An image of a lipid membrane -- similar in structure to the membranes of all living cells -- draped over a terraced silicon chip one-quarter millimeter square. Brush-like molecules that mimic the structure of particular cell-surface proteins are incorporated into the membrane, and the pattern of light emitted by probes attached to these molecules (green) and the lipids (red) reveals the molecular orientation -- whether the brushes "stand up" or "lie down" at the membrane surface.

(Photo Credit: Courtesy of Raghuveer Parthasarathy)

The observations were made using an inverted microscopy technique in which the glass spheres were placed in a 655-nanometer diode laser beam, an approach developed in Parthasarathy's lab by former undergraduate biophysics student Greg Tietjen, now a doctoral student at the University of Chicago.

The findings of the National Science Foundation-funded research, he said, suggest that specially tweaked biological membranes applied to artificially produced materials may serve as specialty control knobs that direct materials to do very specific things.

In a paper appearing online in the Journal of the American Chemical Society (JACS) in early July, Parthasarathy teamed with organic chemists at the University of California, Berkeley, to study how molecules are oriented on their cell membranes to allow for cell-to-cell interactions.

The six-member research team built tiny artificial molecules that mimic brush-like membrane proteins and contain tiny fluorescent probes at the outer end. These miniscule polymers were incorporated into artificial membranes placed on a silicon wafer that acts like a mirror, allowing precise optical measurements of the orientation of the molecule.

Electron microscopy revealed the presence of rigid, rod-like brushy glycoprotein (sugar-containing compounds) -- 30 billionths of a meter long -- similar to natural cell-surface proteins. Interaction between cells occurs when these rods stand up from the membranes, a property whose control remains poorly understood.

The surprise, Parthasarathy said, was that the sugar-laden rods stood up like trees rising in a forest only for particular fluorescent probes, which represented just 2 percent of the molecule's weight.

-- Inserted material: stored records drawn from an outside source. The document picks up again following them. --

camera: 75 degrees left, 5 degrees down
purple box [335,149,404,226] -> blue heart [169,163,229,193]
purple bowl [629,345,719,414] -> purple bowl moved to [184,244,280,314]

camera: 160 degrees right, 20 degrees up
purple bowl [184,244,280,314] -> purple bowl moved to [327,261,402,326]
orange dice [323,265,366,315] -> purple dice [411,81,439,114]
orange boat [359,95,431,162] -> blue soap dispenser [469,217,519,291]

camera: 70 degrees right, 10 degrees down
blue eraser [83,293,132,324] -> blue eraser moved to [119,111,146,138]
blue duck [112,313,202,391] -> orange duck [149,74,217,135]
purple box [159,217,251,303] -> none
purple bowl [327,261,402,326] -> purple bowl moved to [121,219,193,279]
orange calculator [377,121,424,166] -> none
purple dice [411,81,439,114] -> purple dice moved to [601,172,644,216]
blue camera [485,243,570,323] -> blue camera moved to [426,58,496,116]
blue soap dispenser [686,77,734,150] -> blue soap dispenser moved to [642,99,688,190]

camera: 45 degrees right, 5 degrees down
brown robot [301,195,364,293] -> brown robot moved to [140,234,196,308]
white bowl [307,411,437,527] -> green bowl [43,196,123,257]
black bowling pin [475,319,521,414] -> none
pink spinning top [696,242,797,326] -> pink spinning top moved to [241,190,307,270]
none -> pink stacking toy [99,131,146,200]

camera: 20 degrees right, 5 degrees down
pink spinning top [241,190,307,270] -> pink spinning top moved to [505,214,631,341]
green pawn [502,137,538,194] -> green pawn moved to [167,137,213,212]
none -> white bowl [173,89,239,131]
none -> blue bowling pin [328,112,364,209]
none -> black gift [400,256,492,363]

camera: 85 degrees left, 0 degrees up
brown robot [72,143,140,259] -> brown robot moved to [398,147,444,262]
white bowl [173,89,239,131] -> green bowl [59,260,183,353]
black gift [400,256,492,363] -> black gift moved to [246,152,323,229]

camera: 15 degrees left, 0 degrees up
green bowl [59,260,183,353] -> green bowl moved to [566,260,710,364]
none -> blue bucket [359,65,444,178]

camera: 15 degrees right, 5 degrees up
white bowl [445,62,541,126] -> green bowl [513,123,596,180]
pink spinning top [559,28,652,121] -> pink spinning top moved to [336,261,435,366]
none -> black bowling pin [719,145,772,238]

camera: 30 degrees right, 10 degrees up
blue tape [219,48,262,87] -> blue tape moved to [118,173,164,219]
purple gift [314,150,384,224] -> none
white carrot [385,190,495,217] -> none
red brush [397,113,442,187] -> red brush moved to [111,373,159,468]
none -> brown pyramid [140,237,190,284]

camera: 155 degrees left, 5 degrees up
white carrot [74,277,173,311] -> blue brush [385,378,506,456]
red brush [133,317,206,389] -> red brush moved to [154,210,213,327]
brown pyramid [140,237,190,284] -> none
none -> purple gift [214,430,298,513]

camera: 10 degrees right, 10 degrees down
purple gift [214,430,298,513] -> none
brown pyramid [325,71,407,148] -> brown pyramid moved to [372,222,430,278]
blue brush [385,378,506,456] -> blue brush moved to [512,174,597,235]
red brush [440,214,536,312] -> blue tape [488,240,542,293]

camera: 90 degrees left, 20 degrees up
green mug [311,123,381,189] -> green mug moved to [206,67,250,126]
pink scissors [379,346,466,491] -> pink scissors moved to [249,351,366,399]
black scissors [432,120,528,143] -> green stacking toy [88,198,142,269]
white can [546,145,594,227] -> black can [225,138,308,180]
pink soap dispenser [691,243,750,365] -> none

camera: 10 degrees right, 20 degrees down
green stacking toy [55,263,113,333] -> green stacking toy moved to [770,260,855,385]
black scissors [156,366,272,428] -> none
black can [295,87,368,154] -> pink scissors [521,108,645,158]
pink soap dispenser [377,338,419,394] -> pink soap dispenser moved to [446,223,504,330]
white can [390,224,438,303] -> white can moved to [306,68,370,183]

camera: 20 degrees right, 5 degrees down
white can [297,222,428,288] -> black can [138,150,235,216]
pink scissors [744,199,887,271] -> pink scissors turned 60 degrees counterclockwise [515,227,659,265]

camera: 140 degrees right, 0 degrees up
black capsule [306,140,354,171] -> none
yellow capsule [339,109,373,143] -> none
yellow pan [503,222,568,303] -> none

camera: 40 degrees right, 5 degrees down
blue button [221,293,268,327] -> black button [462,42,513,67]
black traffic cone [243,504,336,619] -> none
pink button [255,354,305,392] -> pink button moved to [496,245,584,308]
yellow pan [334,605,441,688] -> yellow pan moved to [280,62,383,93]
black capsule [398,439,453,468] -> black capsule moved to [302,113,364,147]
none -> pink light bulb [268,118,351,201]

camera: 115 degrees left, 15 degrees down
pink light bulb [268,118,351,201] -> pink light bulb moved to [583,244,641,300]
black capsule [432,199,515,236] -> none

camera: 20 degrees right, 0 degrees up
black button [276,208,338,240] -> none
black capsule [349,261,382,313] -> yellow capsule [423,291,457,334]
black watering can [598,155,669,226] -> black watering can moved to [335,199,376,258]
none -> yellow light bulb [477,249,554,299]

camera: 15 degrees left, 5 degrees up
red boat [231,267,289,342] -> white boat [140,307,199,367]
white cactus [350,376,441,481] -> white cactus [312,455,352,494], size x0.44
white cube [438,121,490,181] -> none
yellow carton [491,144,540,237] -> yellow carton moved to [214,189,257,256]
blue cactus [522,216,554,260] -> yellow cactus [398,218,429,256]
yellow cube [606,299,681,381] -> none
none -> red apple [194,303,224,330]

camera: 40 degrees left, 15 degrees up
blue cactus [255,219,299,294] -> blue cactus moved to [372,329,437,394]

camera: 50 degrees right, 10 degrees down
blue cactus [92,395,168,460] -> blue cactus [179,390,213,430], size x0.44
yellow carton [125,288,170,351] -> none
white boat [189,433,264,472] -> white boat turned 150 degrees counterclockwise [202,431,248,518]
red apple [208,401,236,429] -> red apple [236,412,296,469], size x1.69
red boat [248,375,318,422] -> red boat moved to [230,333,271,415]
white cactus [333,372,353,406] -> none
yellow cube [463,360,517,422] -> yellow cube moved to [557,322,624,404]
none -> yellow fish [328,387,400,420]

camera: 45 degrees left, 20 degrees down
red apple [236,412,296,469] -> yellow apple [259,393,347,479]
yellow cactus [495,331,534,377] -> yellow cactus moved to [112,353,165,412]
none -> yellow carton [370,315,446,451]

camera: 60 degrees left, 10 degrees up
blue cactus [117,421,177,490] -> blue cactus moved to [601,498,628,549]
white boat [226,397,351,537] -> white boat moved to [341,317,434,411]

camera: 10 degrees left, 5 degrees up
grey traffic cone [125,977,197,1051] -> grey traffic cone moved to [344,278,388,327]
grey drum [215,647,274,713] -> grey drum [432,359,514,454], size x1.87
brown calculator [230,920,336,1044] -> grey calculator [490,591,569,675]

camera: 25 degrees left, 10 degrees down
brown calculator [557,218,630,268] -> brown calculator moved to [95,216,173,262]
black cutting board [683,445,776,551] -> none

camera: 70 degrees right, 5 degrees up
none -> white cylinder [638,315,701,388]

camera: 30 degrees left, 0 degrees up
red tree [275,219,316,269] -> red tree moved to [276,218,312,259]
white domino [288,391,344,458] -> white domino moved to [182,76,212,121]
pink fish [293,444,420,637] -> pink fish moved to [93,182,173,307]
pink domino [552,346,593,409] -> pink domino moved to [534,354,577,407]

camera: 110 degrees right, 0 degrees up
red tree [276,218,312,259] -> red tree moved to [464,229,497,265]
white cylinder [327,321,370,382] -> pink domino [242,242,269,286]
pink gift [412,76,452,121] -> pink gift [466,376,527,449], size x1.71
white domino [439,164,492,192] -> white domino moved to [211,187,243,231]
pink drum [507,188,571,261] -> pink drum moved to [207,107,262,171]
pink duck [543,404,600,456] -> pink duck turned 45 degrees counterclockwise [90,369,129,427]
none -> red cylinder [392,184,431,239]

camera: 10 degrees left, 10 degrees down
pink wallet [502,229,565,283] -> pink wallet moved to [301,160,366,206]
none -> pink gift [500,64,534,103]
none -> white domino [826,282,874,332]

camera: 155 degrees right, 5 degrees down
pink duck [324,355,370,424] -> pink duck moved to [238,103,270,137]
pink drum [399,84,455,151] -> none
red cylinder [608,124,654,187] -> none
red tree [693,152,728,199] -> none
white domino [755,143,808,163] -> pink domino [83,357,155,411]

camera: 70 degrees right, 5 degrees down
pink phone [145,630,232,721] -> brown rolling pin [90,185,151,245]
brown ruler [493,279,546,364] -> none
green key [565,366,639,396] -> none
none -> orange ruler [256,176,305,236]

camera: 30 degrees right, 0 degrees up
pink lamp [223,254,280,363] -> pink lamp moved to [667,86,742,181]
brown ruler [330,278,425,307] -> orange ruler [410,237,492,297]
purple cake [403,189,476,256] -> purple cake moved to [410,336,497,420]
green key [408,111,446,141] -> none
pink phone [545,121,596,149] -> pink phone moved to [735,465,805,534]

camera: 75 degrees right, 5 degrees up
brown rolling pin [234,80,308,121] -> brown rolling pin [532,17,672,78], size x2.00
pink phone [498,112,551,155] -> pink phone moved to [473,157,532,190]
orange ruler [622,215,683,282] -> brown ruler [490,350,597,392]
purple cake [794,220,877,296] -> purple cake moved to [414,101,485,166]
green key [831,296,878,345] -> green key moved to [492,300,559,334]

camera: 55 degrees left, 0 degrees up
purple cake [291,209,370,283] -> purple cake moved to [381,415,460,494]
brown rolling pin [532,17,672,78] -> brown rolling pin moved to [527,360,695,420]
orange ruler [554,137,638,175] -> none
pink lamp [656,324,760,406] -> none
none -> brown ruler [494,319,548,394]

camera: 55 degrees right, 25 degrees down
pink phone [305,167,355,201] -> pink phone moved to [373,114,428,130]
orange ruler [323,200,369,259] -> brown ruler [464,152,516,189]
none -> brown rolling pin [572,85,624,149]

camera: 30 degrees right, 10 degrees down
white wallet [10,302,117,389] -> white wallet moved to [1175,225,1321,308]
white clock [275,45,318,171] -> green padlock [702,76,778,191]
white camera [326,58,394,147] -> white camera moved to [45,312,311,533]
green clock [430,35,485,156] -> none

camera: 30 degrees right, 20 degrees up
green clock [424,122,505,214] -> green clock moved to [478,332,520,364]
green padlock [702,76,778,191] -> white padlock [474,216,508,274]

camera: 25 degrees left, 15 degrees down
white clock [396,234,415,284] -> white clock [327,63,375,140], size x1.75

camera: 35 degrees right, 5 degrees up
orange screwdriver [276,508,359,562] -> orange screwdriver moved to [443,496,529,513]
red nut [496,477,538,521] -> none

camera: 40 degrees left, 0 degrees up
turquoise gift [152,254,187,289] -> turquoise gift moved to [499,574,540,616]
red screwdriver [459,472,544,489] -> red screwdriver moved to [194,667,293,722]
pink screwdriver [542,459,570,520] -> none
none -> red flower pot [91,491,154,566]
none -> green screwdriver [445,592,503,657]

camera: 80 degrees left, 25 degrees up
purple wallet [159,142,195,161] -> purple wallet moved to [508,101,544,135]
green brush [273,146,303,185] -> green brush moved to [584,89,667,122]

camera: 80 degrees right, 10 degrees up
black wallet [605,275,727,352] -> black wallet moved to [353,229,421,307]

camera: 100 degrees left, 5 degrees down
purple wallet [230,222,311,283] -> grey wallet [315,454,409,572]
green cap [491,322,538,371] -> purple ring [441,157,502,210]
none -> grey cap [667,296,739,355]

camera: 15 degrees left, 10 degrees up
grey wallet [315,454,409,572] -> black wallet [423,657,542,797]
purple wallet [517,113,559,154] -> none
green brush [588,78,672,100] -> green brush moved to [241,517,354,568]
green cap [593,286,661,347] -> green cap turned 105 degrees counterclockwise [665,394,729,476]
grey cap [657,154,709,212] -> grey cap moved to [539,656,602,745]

The big issue that surfaced from the project -- funded by the U.S. Department of Energy, National Science Foundation and the Alfred P. Sloan Foundation -- was that the slightest trepidation of a molecule's structure affects its orientation, he said.

The goal, Parthasarathy said, may be to determine how to control the orientation of the brush-like forest through either chemical or optical measures to, in turn, control cell interaction. Such control of artificially produced molecules, he added, could have huge potential applications in the electronics industry.

Parthasarathy's UO team is now looking at DNA anchored to membranes to compare the findings and see if such on-off switching of the orientation of molecules may be possible.

"There are brush-like proteins at cell surfaces that are really important for such things as cellular interactions within the immune system," Parthasarathy said. "At the surface of every cell is a forest of molecules to induce interactions. These proteins need to rise from the forest. What allows them to stick up or lie down? We've really had a poor idea of what's going on. Knowing the genome and what proteins are there is crucially important, but that information in itself does not tell you anything about the answer to the question."

Raghu Parthasarathy is a biophysicist at the University of Oregon.